La hostoria de un maricón. Capítulo 4º

Aquellos terribles años de la Dictadura

Capítulo 4º

No tuve más remedio que acostarme con Lourdes.

Después de aquellos besos aparentemente tan apasionados; a Lourdes no le cupo la menor duda de que estaba enamorado de ella; y yo estaba pagando las consecuencias de mi cobardía. Eso de jugar a ser "macho" siendo marica, tenía esas consecuencias.

Tener veinte seis años y no "meter mano" a la novia, era algo, que por muy decente y mojigata que fueran la mayoría de las novias, no podían entender que sus novios no llegaran a realizar ese tipo de tocamientos.

Y lo peor, que ya no podía dar marcha atrás en mi decisión de no declarar mi homosexualidad públicamente; así que me propuse vencer todos los repulsas que me causaban los cuerpos femeninos, y actuar ante ellos como actor que ha de representar un papel de cine o de teatro.

A los pocos días, Lourdes que ya se consideraba novia oficial mía, empezó a hacer proyectos para los dos. ¡Joder! y eso si que lo llevaba fatal. Darle un beso, era ya algo rutinario y que me costaba muy poco fingir un amor que no sentía; pero el tener que poner interés de novio que desea casarse, no podía representar ese papel de forma convincente.

-Cariño, me decía, no te veo muy entusiasmado con nuestro futuro, ¿Qué es lo que te preocupa?

-Nada cielo, no me preocupa nada, pero... ¿No crees que llevamos muy poco tiempo de novios?

-¡Ah! ¿Pero es que no estás seguro de nuestro amor?

La cara que me puso al decirlo si que me causó una terrible preocupación, por lo que desde ese momento empecé a buscar la forma de cortar esa relación que podría llegar a hacernos mucho daño.

-Sí, cariño, estoy tan seguro de nuestro amor, que haría por ti lo que me pidas.

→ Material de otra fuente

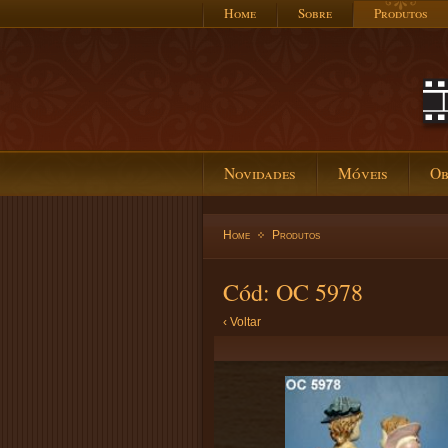
Home
Sobre
Produtos
Novidades
Móveis
Ob
Home
Produtos
Cód: OC 5978
‹ Voltar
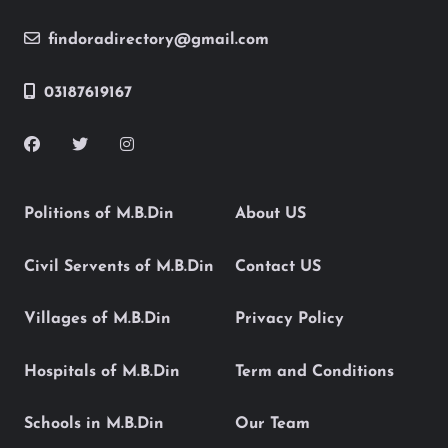
findoradirectory@gmail.com
03187619167
Politions of M.B.Din
About US
Civil Servents of M.B.Din
Contact US
Villages of M.B.Din
Privacy Policy
Hospitals of M.B.Din
Term and Conditions
Schools in M.B.Din
Our Team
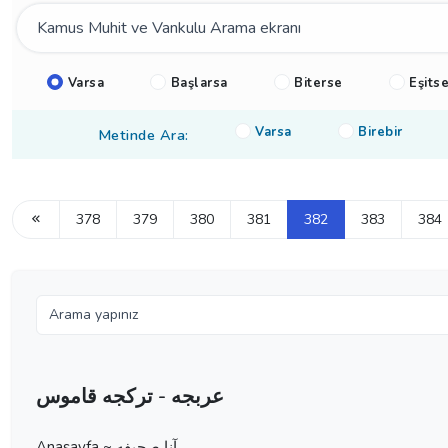
Varsa
Başlarsa
Biterse
Eşits
Varsa
Birebir
Metinde Ara:
378
379
380
381
382
383
384
عربجه - تركجه قاموس
Anasayfa ~ آنا صحيفه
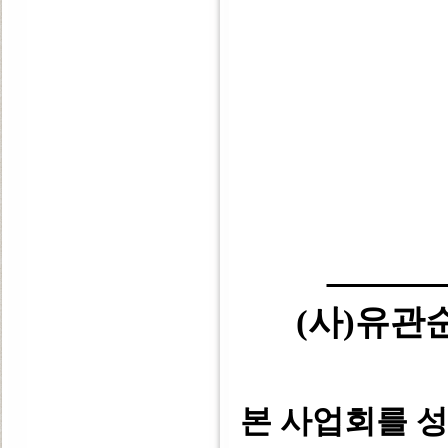
(사)유
본 사업회를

-Mira que bien me viene tu ofrecimiento, precisamente quería pedirte una cosa.

-Pide por esa boquita cariño, que te será concedida. Le dije pensando que sería una nadería.

-Quiero que me hagas el amor. Así me lo dijo, de corrido y sin cortarse un pelo.

Seguro que en ese año de 1966, un millón de novias le piden a sus novios, que se acuesten con ellas, novecientos noventa y nueve mil novecientos noventa y nueve, hubieran dado saltos de alegría. Ese novio que no dio saltos de alegría, que falta para completar el millón, era yo.

Besarla me había acostumbrado, y ya no me costaba nada hacerlo como lo hacen los actores de cine; que parecen que besan con pasión, pero igual se detestan. Como esa pareja de moda de los años cincuenta; Fred Astaire y Ginger Rogers, que parecían enamoradísimos en el cine, pero que se llevaban fatal en la vida real. Contaba Fred, que en las escenas de amor con beso, comía ajos para echarle el aliento a Gingers.

Lo que no superaba, era cuando en el cine, Lourdes se abría de piernas en la butaca de "la fila de los mancos" para que le tocara el chumino.

¡Joder! que asco me daba "esa cosa" tan babosa, parecía que estaba tocando un bicho asqueroso. Menos mal que en la oscuridad del cine no podía ver la cara que ponía. Pero al momento, con la excusa de que me estaba meando, iba al servicio a lavarme las manos.

Y lo peor, que no podía imaginar por lo más remoto que era una polla; por eso cuando me dijo lo de hacerle el amor, me temblaron las piernas. ¡Qué caro estaba pagando mi cobardía!

Si hubiera afrontado ante Dios y los hombres mi homosexualidad, hoy estaría aunque despreciado por aquella sociedad homófoba, no estaría pasando "el calvario" de ser algo que repudiaba con toda mi alma: ser hombre.